Miss Brewster's Millions is a 1926 American silent comedy film produced by Famous Players–Lasky and distributed by Paramount Pictures. Clarence G. Badger directed and the ever-popular Bebe Daniels starred. It was based on the 1902 novel by George Barr McCutcheon and a 1906 play adaptation of the same name by Winchell Smith and Byron Ongley, which had been filmed before in 1921 with Roscoe Arbuckle.

==Plot==
Polly Brewster, a penniless Hollywood extra, inherits one million dollars from her recently deceased father. However, young lawyer Tom Hancock informs her that she cannot spend the money but must invest it. Her Uncle Ned Brewster arrives and in revenge for indignities his brother made him suffer, he offers Polly his entire fortune of $5 million on the condition that she spend the inherited million within 30 days or less.

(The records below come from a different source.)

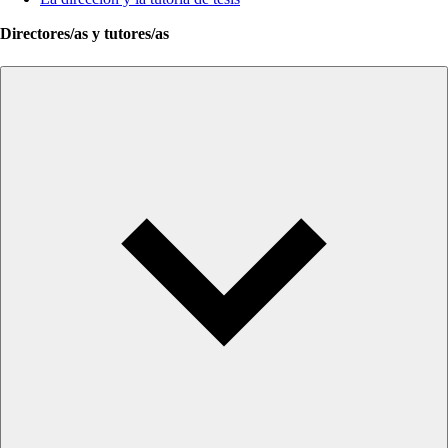
Directores/as y tutores/as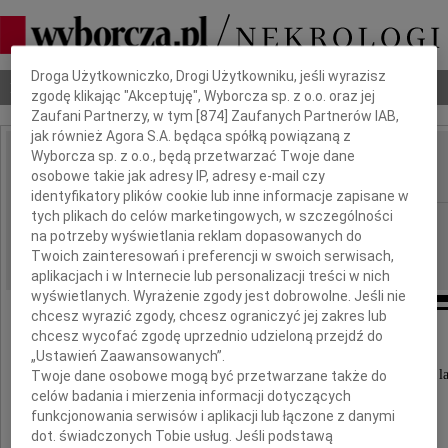
Dbamy o Twoją prywatność
Droga Użytkowniczko, Drogi Użytkowniku, jeśli wyrazisz
Nekrologi
Odeszli
Poradnik pogrzebowy
zgodę klikając "Akceptuję", Wyborcza sp. z o.o. oraz jej
Zaufani Partnerzy, w tym [
874
] Zaufanych Partnerów IAB,
jak również Agora S.A. będąca spółką powiązaną z
Wyborcza sp. z o.o., będą przetwarzać Twoje dane
Bronisław Pasierb
osobowe takie jak adresy IP, adresy e-mail czy
IMIĘ I NAZWISKO:
identyfikatory plików cookie lub inne informacje zapisane w
tych plikach do celów marketingowych, w szczególności
cała Polska
REGION:
na potrzeby wyświetlania reklam dopasowanych do
27.05.2026
DATA EMISJI:
Twoich zainteresowań i preferencji w swoich serwisach,
aplikacjach i w Internecie lub personalizacji treści w nich
wyświetlanych. Wyrażenie zgody jest dobrowolne. Jeśli nie
chcesz wyrazić zgody, chcesz ograniczyć jej zakres lub
chcesz wycofać zgodę uprzednio udzieloną przejdź do
„Ustawień Zaawansowanych”.
Z głębokim żalem zawiadamiamy,
że dnia 20 maja 2026 roku zmarł przeżywszy 92 la
Twoje dane osobowe mogą być przetwarzane także do
celów badania i mierzenia informacji dotyczących
funkcjonowania serwisów i aplikacji lub łączone z danymi
dot. świadczonych Tobie usług. Jeśli podstawą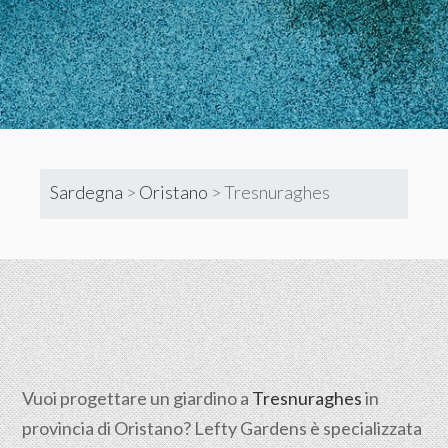
Sardegna
>
Oristano
>
Tresnuraghes
Vuoi progettare un giardino a
Tresnuraghes
in
provincia di
Oristano
? Lefty Gardens è specializzata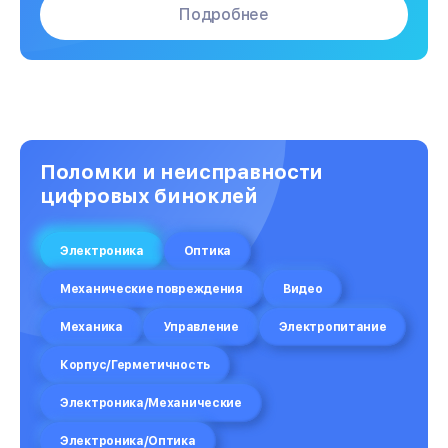
Подробнее
Поломки и неисправности
цифровых биноклей
Электроника
Оптика
Механические повреждения
Видео
Механика
Управление
Электропитание
Корпус/Герметичность
Электроника/Механические
Электроника/Оптика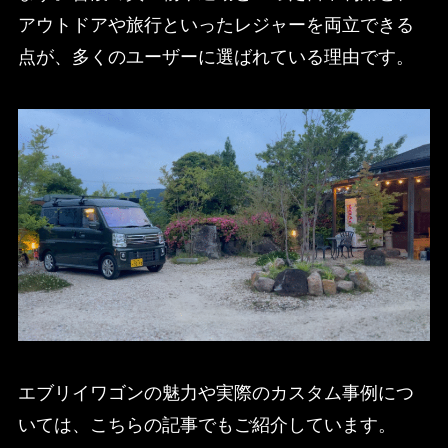
アウトドアや旅行といったレジャーを両立できる
点が、多くのユーザーに選ばれている理由です。
エブリイワゴンの魅力や実際のカスタム事例につ
いては、こちらの記事でもご紹介しています。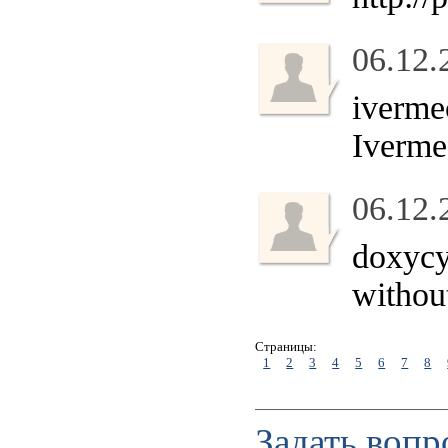
06.12.
iverme
Iverme
06.12.
doxycy
without
Страницы:
1
2
3
4
5
6
7
8
Задать вопр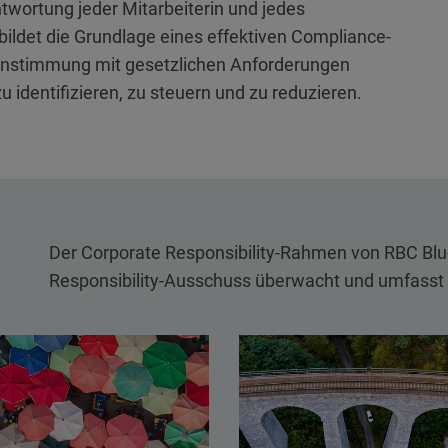
ntwortung jeder Mitarbeiterin und jedes
ildet die Grundlage eines effektiven Compliance-
einstimmung mit gesetzlichen Anforderungen
identifizieren, zu steuern und zu reduzieren.
Der Corporate Responsibility-Rahmen von RBC Bl
Responsibility-Ausschuss überwacht und umfasst v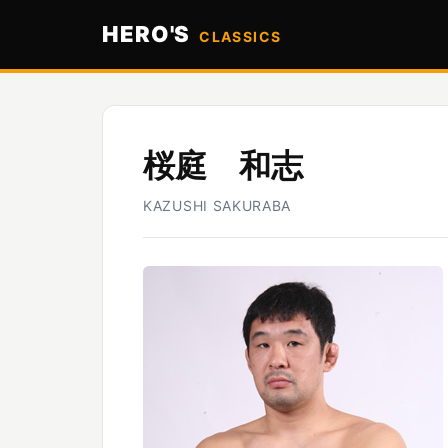
HERO'S
CLASSICS
桜庭 和志
KAZUSHI SAKURABA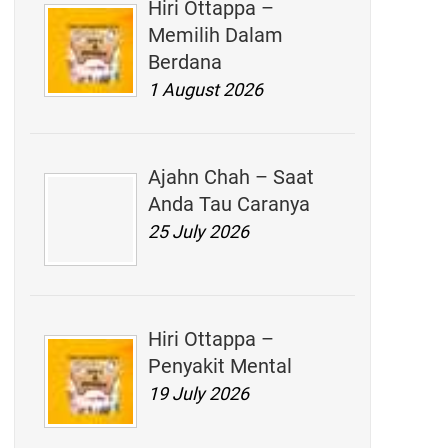
Hiri Ottappa –
Memilih Dalam
Berdana
1 August 2026
Ajahn Chah – Saat
Anda Tau Caranya
25 July 2026
Hiri Ottappa –
Penyakit Mental
19 July 2026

Polly gleefully sets about investing, gives a great ball and fashion show, and runs down a man with her car and has him sue for a large sum. When the deadline arrives, Uncle Ned proves to be penniless; there is no $5 million to be inherited. However, Polly finds that her investment in a motion picture company has yielded a handsome return, and she finds happiness with Tom.

==Cast==
- Bebe Daniels as Polly Brewster
- Warner Baxter as Thomas B. Hancock Jr.
- Ford Sterling as Ned Brewster
- André de Beranger as Mr. Brent
- Miss Beresford as Landlady

==Preservation status==
Miss Brewster's Millions is now considered a lost film.